Hayata Özgü

Yazmak bir dışa vurum benim için; kimi zaman kendimi kimi zaman dolaylı-dolaysız yansımaları. 

İşte ben de buradayım, bloglananlar kervanındayım...


30.10.2009

Habil öldü, günahlar da onunla gömüldü





Bazı şeyler evrenseldir. Mesela müzik. Sözlerini anlamaya ihtiyaç duymayız çok zaman. Hüzünlenebiliriz bir tınısında gitarın ya da coşabiliriz sadece ritminde. Öyle ya, kırmızı güller aşkı çağırır nerede olursak olalım. Sevgiliye uzatılan bir davettir buketteki. Ve ağlamak da tüm dünyada aynıdır. Her bebeğin doğumunda duyulan o ses ve ölenin ardından akan yaşlar... Mutluluk ve hüznün kesişim noktası ağlamak.
Evrendeki bunca ortak duyguyu paylaşmamıza rağmen hala insanların arasındaki uçurumları anlayabilmek öylesine zor ki. Aynı dili konuşup, anlaşamamak, aynı evde yaşayıp birbirini tanımamak... Milyonlarca insan varken evrende, paylaşacak kimse bulamamak... Bütün bunların sebebini merak eder dururum işte. Neden çabalamadığımızı ve bu kadar bencil olduğumuzu anlamaya çalışırım. Maddi hiç bir sebebe dayanmadığına eminim bu yoksunluğun, izole edilmişliğin. Belki bu içgüdüsel anlaşmazlığın suçlusu kardeşini öldüren Kabil’den kaynaklıdır. Habil gerçekten ölmüştür belki de. Onunla birlikte yeryüzünden silinmiştir iyilikler. Bunca evrensel paylaşım karşısında; dünyanın her kıtasına yayılmış, yağmalamış ve hala mutlu olamamış insanlığın bu kadar kökten bir dayanağı olmalı bencilliğine.

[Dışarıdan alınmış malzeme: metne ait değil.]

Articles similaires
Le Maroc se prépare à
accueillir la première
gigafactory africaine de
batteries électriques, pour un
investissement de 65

7 nota ile sonsuz bir ortak dile sahipken, anlamamak ve anlatamamak evrimleşirken kaybettiğimiz bir gen mi acaba? Ancak Havva ile Adem o ilk elmayı yediğinde kaybolmuş olmalı ki, biz hala deniz altındaki yunusların çığlıklarını deşifre ederken en yakınımızdaki insanın acılarını ve sevinçlerini paylaşamıyoruz. Hiç olmayan bir algı ile yaşamaya çalışıyoruz. Kapattığımız kapılarımıza yetmezmiş gibi kilitler takıyoruz. Biri gelip içimizdeki Kabil’i görmesin diye, her sabah Habil maskesini takıyoruz açmadan önce kapılarımızı. Yolda yanından geçtiğimiz çocuğa gülümsüyoruz bazen, daha inandırıcı olmak için. Kendimizi hergün daha çok kandırıyoruz büyüdüğümüzü düşünerek. Oysa yeni doğmuş bir bebekten daha büyük değiliz, toprağa daha yakın değiliz.

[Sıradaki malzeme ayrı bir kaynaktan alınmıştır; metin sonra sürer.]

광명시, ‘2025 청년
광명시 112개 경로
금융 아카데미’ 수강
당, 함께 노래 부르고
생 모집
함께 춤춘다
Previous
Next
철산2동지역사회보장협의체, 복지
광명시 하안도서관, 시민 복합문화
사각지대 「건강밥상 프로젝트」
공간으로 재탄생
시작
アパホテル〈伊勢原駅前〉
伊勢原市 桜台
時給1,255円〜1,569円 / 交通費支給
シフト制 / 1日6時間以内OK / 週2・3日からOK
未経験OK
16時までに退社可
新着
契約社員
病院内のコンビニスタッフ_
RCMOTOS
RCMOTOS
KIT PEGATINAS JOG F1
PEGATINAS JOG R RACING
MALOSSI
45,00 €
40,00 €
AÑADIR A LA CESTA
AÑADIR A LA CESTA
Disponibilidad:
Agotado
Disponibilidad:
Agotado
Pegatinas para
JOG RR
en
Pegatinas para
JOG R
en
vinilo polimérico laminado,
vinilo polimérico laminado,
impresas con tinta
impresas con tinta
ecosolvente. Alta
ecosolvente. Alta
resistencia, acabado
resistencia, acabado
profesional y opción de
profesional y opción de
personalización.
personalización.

Evrensel olan son birşey daha var: kutsal inançlar. Paylaştığımız tek ortak noktamız bu. Daha gerçek bir dayanağımız yok bundan başka. Çünkü sorgulamak gerekmiyor. Kutsal inançların yaptırımına öylesine muhtacız ki; affediciliğin sonsuzluğuna güvenmek hoşumuza gidiyor. Tüm günahların elbet affedileceğini bilmek, Habil’in ölümünü manasız mı kılıyor?